Le travail de Martin Barré est une initiation, une pratique de l’art contemporain qui aiguise le regard et canalise le rapport aux œuvres dans l’espace. Dans ces peintures tout se joue en peu de chose, les gestes y sont très simples, et rien de superflu ne vient égayer leur précision.

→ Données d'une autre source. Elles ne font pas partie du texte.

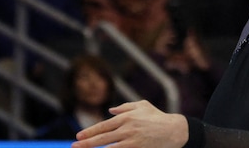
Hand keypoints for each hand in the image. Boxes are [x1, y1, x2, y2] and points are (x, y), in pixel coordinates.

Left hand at [73, 101, 188, 147]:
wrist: (174, 130)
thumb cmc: (157, 117)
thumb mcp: (142, 105)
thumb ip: (125, 107)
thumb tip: (110, 110)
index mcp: (126, 116)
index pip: (103, 125)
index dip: (89, 131)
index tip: (78, 136)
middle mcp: (127, 128)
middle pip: (102, 138)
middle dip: (87, 143)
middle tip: (74, 146)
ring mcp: (132, 141)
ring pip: (108, 147)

La galerie laurent mueller présente une double exposition autour de l’artiste. On y trouve tout d’abord le travail de Corinne Laroche ; celui-ci est intitulé comme un hommage, mais il n’est pas pour autant une déclaration d’école. Il s’agit plutôt de la réactivation du travail de Barré à l’aune d’autres œuvres, d’autres protocoles, d’autres exercices de souplesse. Corinne Laroche choisit toujours des mises en scène très simples, en noir sur le blanc des papiers buvards qu’elle utilise. Elle pose des points, qui forment des lignes, puis des grilles plus ou moins complexes. Ce ne sont que des points, en tous points semblables et à chaque fois méticuleusement espacés, des points qui, malgré tout, une fois côte à côte, sont en tous points dissemblables. Une dissemblance, un trouble que l’on voudrait expliquer par la fine barbe formée par l’encre diffusée dans le papier au pourtour des points, et qui donne une vie microbienne à ces formes minimalistes, mais qui ne parvient pas profondément à convaincre. On préfère rester dans la part de doute, le fin équilibre sur lequel se tient l’artiste, et qui – en cela – est plus proche que jamais de Martin Barré.

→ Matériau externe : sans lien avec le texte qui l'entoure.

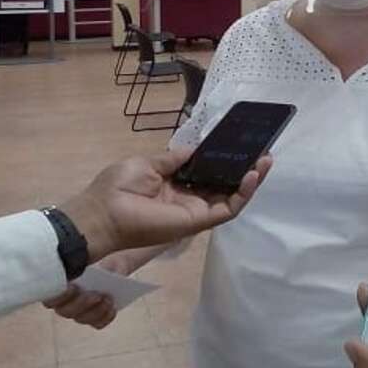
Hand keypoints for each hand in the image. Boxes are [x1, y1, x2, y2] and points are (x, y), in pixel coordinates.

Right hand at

James Brooks construit son travail à l’intersection de mots et de leur image. Ainsi, Surf Reports n’est ni plus ni moins que ce que le titre donne à croire ; il parvient à l’être grâce à l’intime et surprenante conviction qui se noue entre une feuille marquée de plis, le bleu dont elle est recouverte, la texture de la peinture et les deux mots qui les nomment. Surf Reports, c’est le goût du sel sur le bout de la langue sans avoir besoin de se déplacer à Biarritz ni même de fermer les yeux. L’équilibre entre les termes et la composition est ici essentiel. Great Ideas Copied and Covered souligne les jeux de mise en page tirés d’ouvrages célèbres. Il s’empare des titres des livres, les incorporant dans ses propres titres, mais en les masquant dans son travail et ne faisant apparaître que l’architecture visuelle des couvertures. Des mots, n’apparait plus alors que les rapports de longueur et les rythmes. Or, en les regardant, la mise en page qui est habituellement un élément de confort de lecture, devient une persistance, un parasite pour l’image que nous renvoie les livres. On comprend, via les répétitions d’une œuvre à l’autre, que l’éditeur est probablement le même, On Solitude de Montaigne tient en six lignes, Books vs. Cigarettes d’Orwell en cinq.